Lily Frost – Nora Weetman

Bei Gulliver ist dieses Jahr Lily Frost erschienen, 235 Seiten von Nora Weetman, übersetzt von Friederike Levin. Ein wunderschöner Umschlag, der je nach Lichteinfall bläulich, violett oder weißlich schimmert und deswegen ein Hingucker ist.

Lily zieht mit ihrer Familie in ein winziges Dorf, in ein verfallenes, unheimliches Haus. Gefrustet von der Geldnot der Eltern, die den Umzug nötig machen, muss Lily ihr altes Leben hinter sich lassen. Doch richtig ankommen kann sie in ihrem neuen Zuhause auch nicht. In ihrem Zimmer entstehen aus dem Nichts Pfützen, im Dunkeln hört sie ein fremdes Atmen und eine rote Kapuzenjacke taucht auf, die Lily nicht gehört. Dann erfährt sie, dass in ihrem Haus vorher ein Mädchen gelebt hat, das eines Tages plötzlich verschwunden ist – Tilly. Und Lily ist besessen davon, ihr Geheimnis zu lüften.

Der Stil ist gut. Lilys Verzweiflung, ihre innere Wut und der Frust sind gut zu erkennen. Trotzig wie ein kleines Kind, aber ironisch wie eine Erwachsene versucht sie, gegen ihre Eltern anzukämpfen. Auch die Faszination der Gefahr ist gut verdeutlicht. Lily hat Angst vor dem Dachboden – und beschließt dann ausgerechnet in dieses Zimmer zu ziehen. Trotz ihrer Ängste und Überlegungen ist sie sehr stark und mutig. Die Selbstsicherheit entsteht genau in den Momenten, in denen sie sie nötig hat.
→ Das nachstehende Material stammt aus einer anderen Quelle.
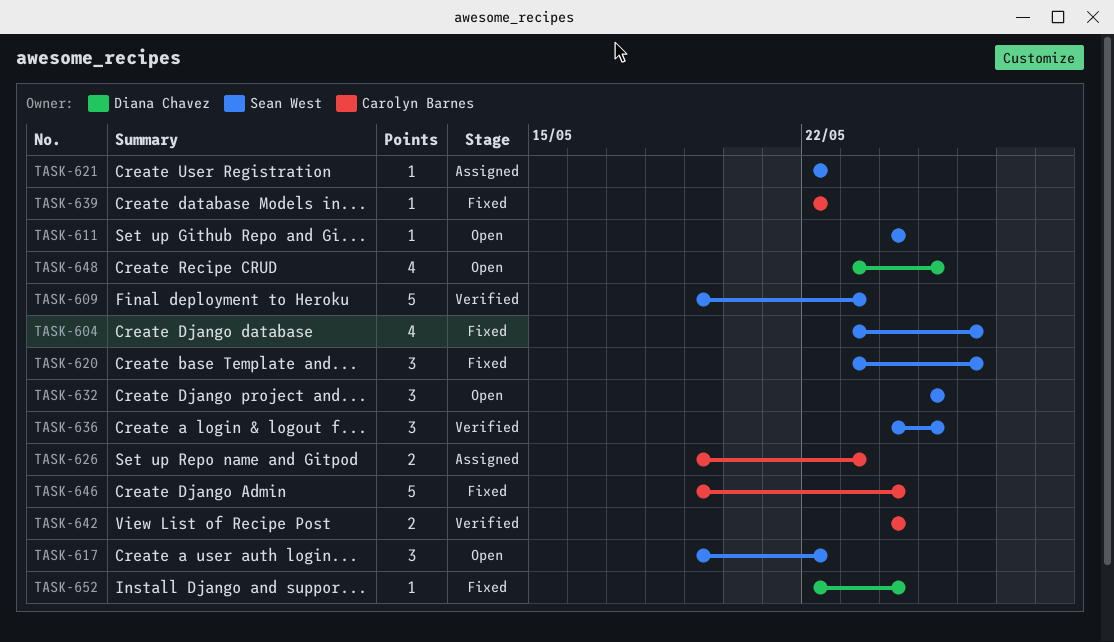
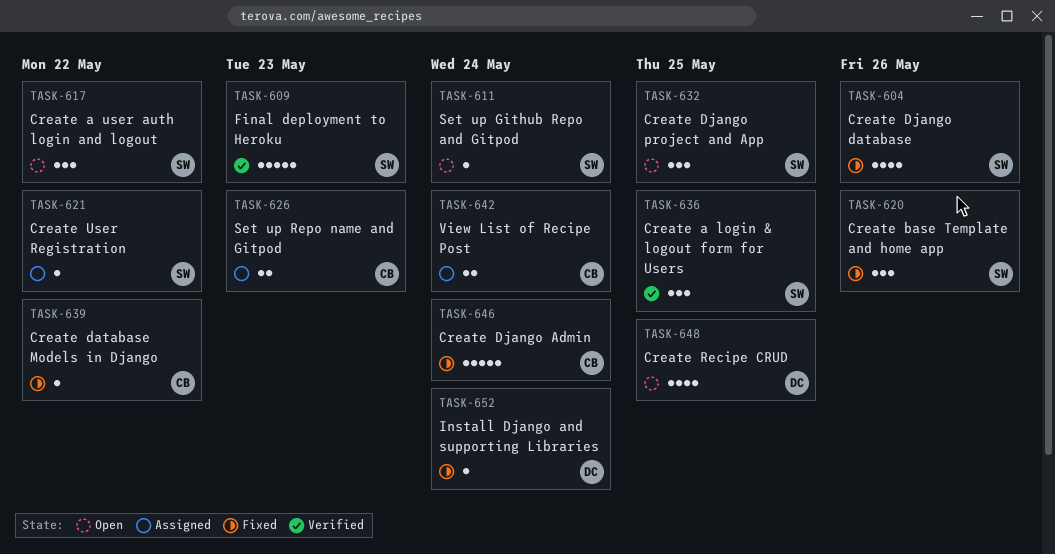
TASK-642, status: Verified -> Assigned

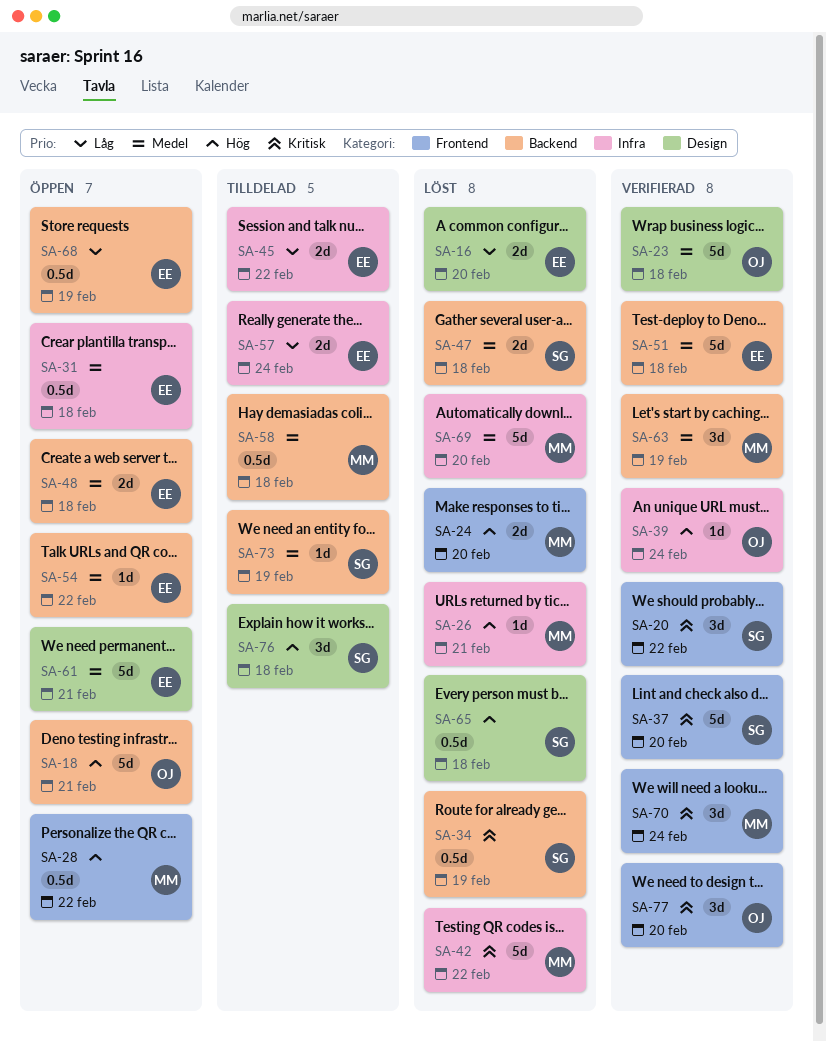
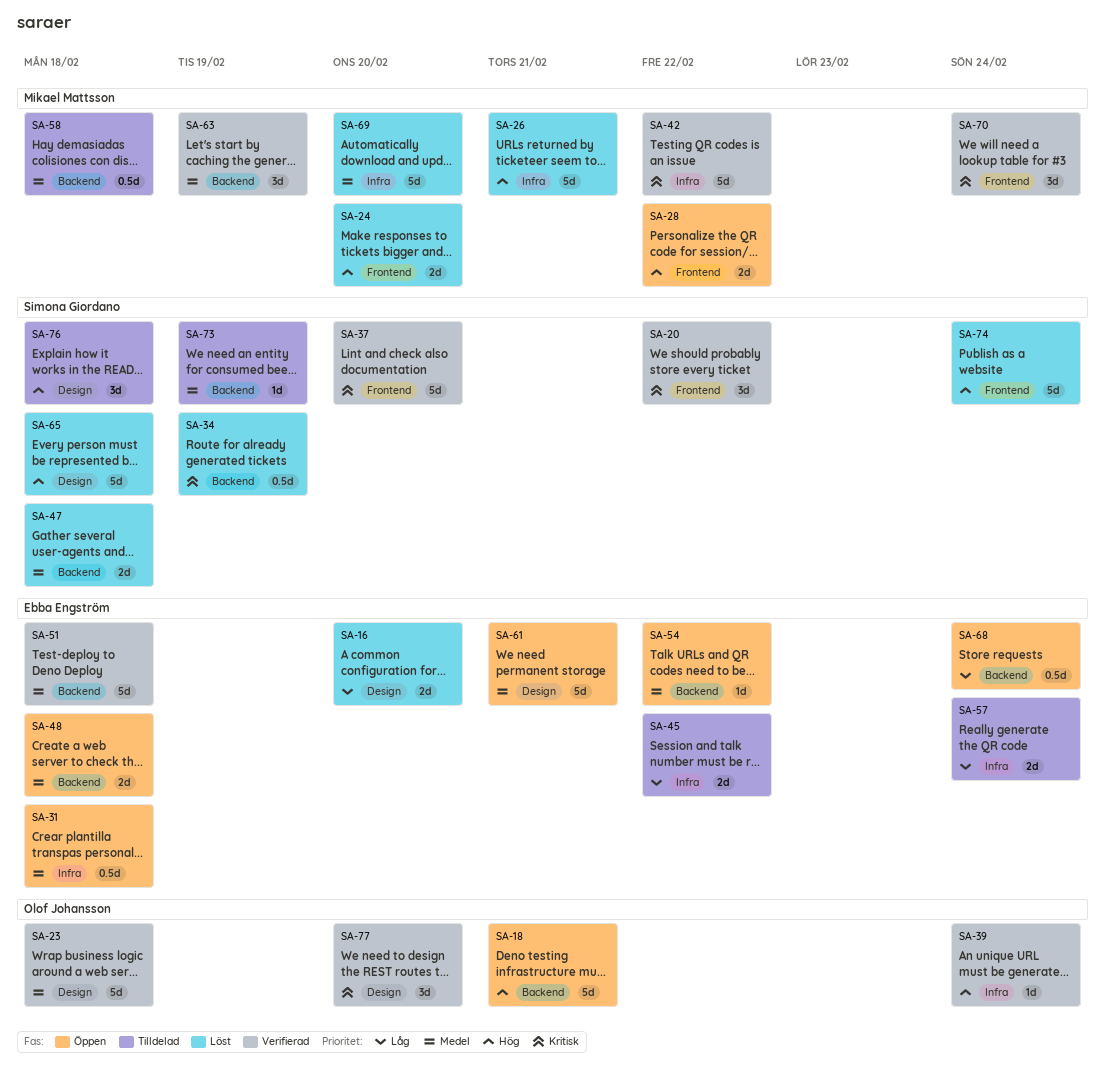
SA-26, estimate: 1d -> 5d
SA-28, estimate: 0.5d -> 2d
SA-42, status: Löst -> Verifierad
SA-65, estimate: 0.5d -> 5d
SA-68, due: Feb 19 -> Feb 24
SA-74: none -> present
SA-77, label: Frontend -> Design

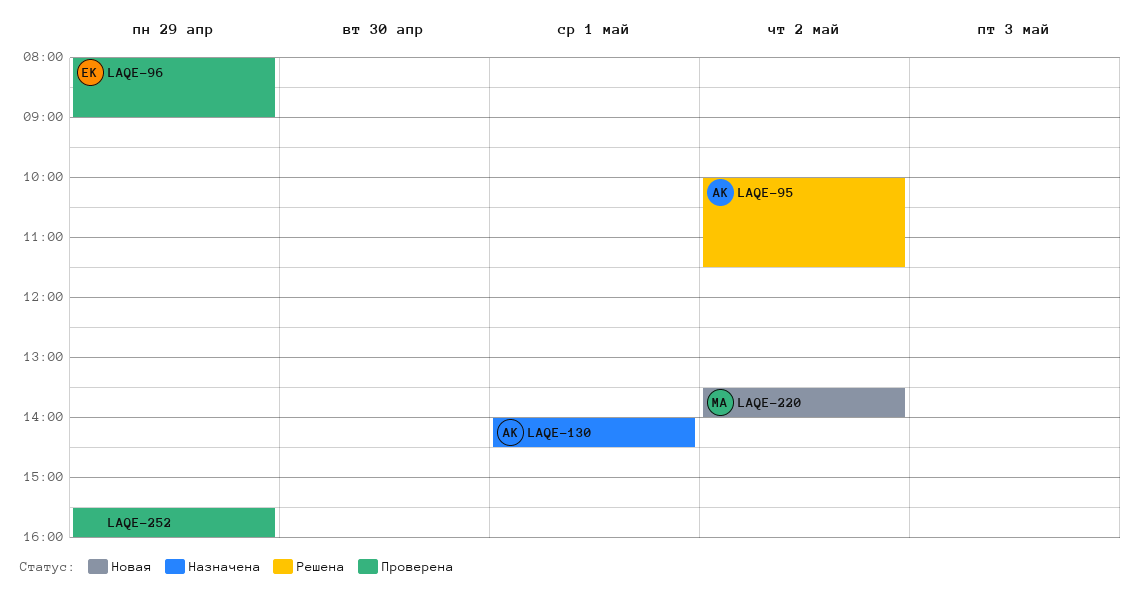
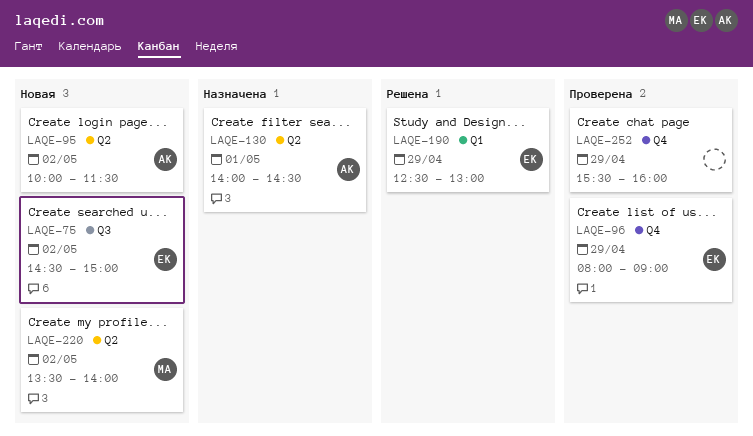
LAQE-75: none -> present
LAQE-95, status: Решена -> Новая
LAQE-190: none -> present

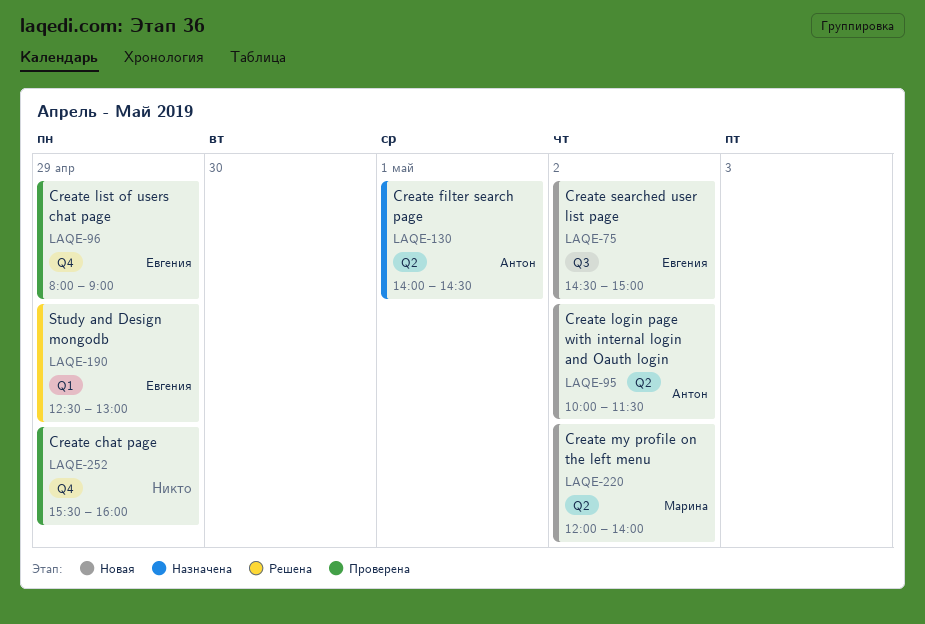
LAQE-220, begins: 13:30 -> 12:00

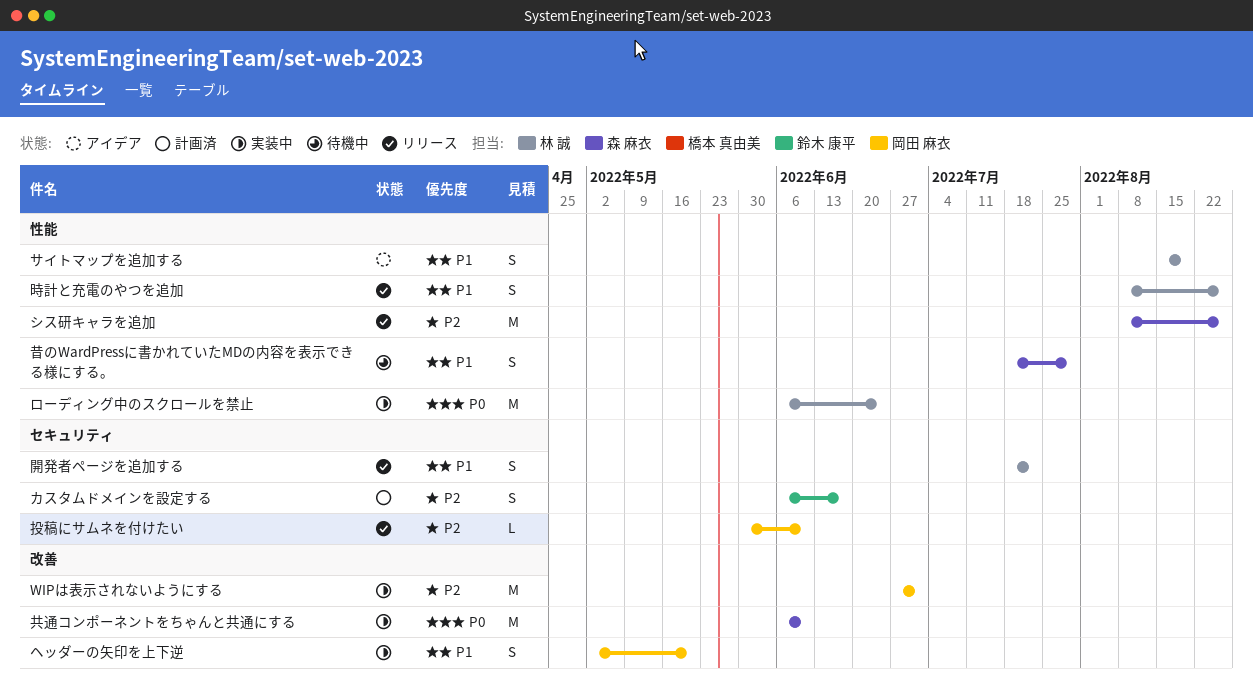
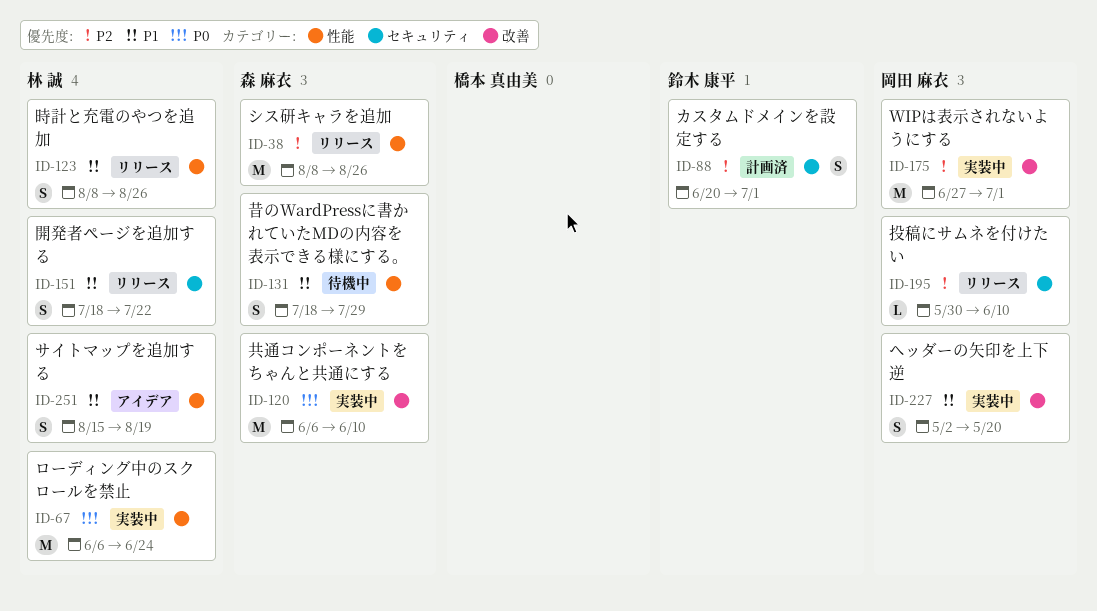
カスタムドメインを設定する, start: Jun 6 -> Jun 20
カスタムドメインを設定する, due: Jun 17 -> Jul 1

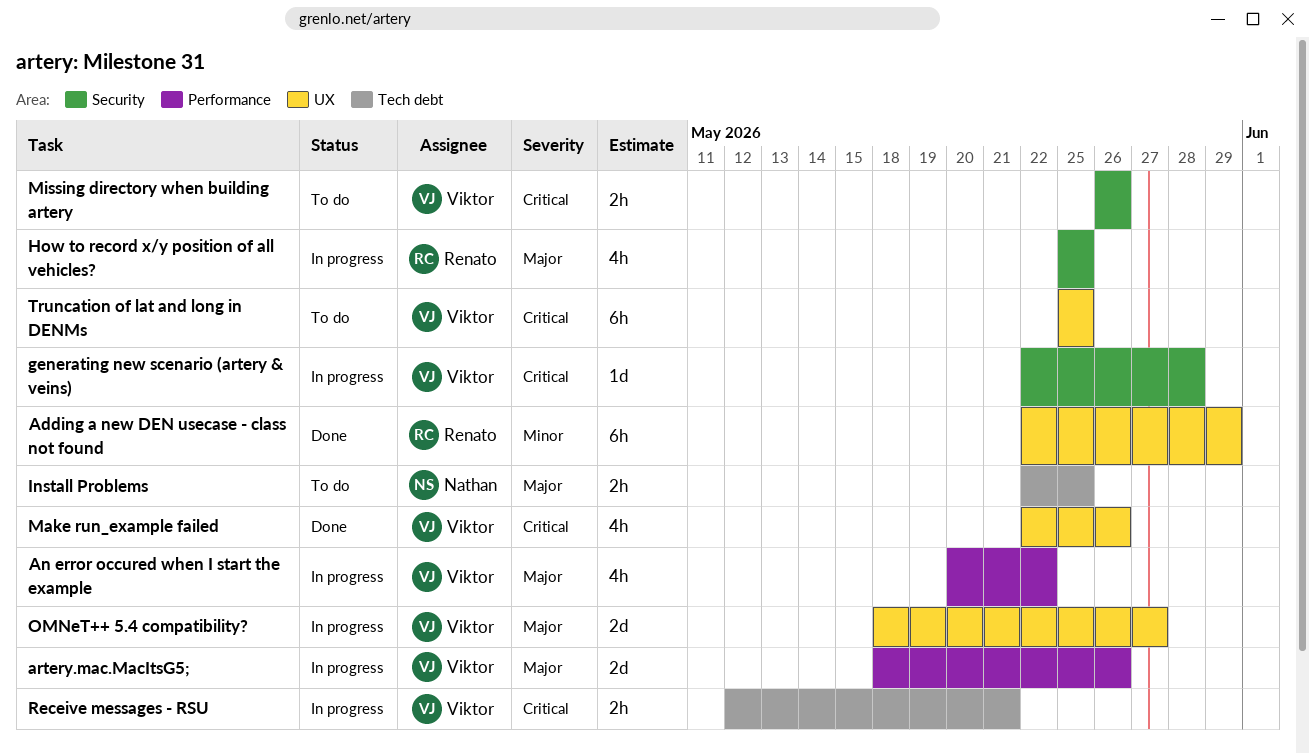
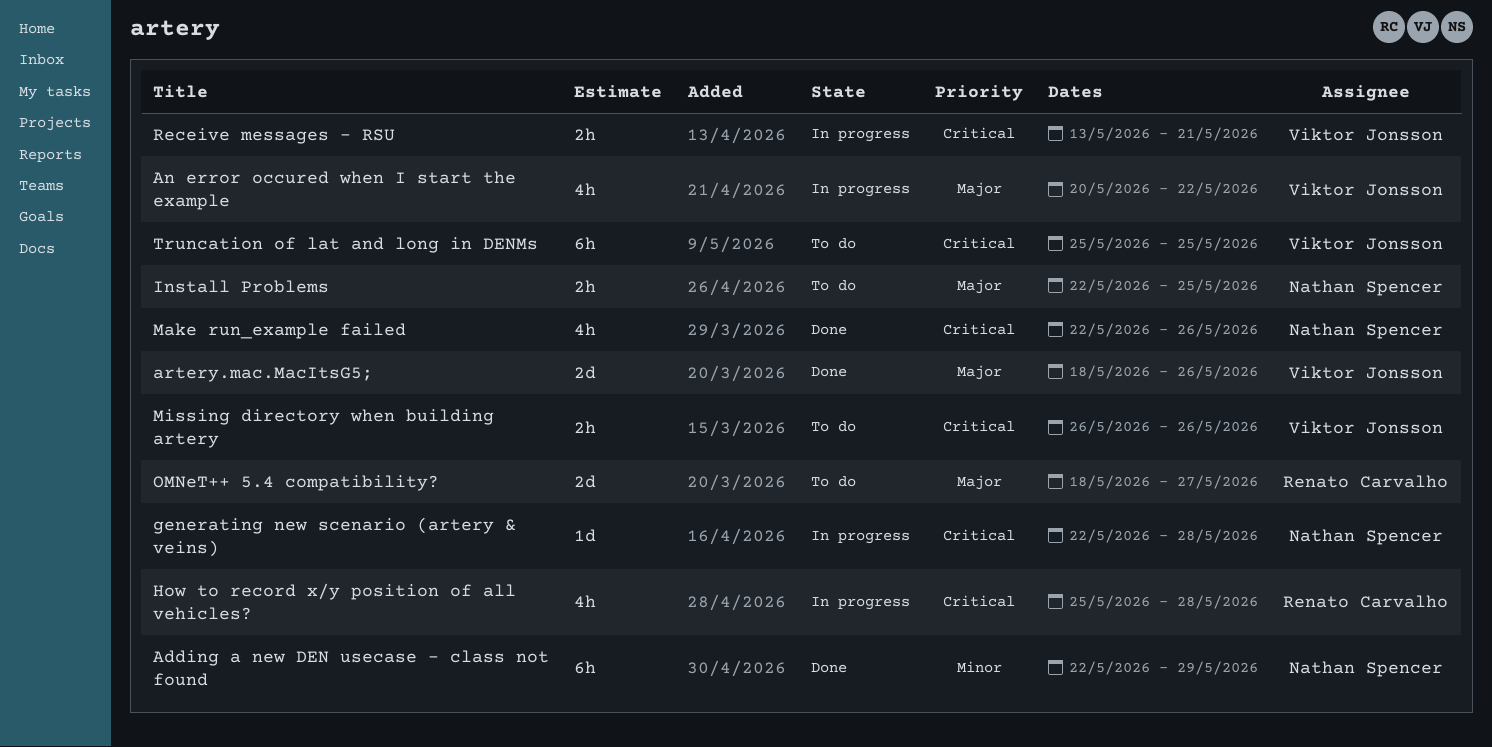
Adding a new DEN usecase - class not found, owner: Renato Carvalho -> Nathan Spencer
artery.mac.MacItsG5;, status: In progress -> Done
generating new scenario (artery & veins), owner: Viktor Jonsson -> Nathan Spencer
How to record x/y position of all vehicles?, priority: Major -> Critical
How to record x/y position of all vehicles?, due: May 25 -> May 28
Make run_example failed, owner: Viktor Jonsson -> Nathan Spencer
OMNeT++ 5.4 compatibility?, status: In progress -> To do
OMNeT++ 5.4 compatibility?, owner: Viktor Jonsson -> Renato Carvalho
Receive messages - RSU, start: May 12 -> May 13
Ziemlich flach ist dagegen der Verlauf. Im Grunde wird das Ende der Geschichte bereits in Lilys erstem Rückblick an das Schwimmbecken der Nachbarn vorweggenommen und schnell deuten alle Geschehnisse darauf hin, was passiert ist und wo Tilly ist. Diese Eindeutigkeit nimmt dem Buch relativ schnell viel Spannung und es geht dann nur noch darum, wie lange Lily dafür braucht, es heraus zu finden. Die Bedrohung durch Tilly wird auch immer wieder allein dadurch relativiert, dass Lily zu ihr will und keinen Moment zögert.

Auch die Nebenfiguren sind zwar gut gezeichnet, bleiben dann aber oberflächlich. Der Nachbarsjunge, für den Lily Gefühle hat, der selbst zerrissen ist und dem am Ende ohne große Worte die Schuld für Tillys Tod zugeschoben wird – bitte schön, jetzt lebe damit. Oder seiner Schwester, die bellt, aber nicht beißt und am Ende einfach untergegangen zu sein scheint. Der kleine Bruder, der scheinbar nur deswegen da ist, damit es in der Familie einen Gegenpart zu Lily geben kann – oder deren beste Freundin, die mal dies, mal das sagt.

Wirklich ins Gruseln bin ich bei Lily Frost nicht gekommen – dafür war das Buch zu vorhersehbar. Gerade das hat dann auch dem eigentlich guten Stil viel genommen. Figuren wie Handlung bleiben oberflächlich und bietet zwar kurzfristige Unterhaltung, versinken dann aber auch passenderweise schnell wieder. Vielleicht ein guter Einstieg für junge Leser, die sich an das Genre herantasten, aber auch dann nur ein kurzes Vergnügen.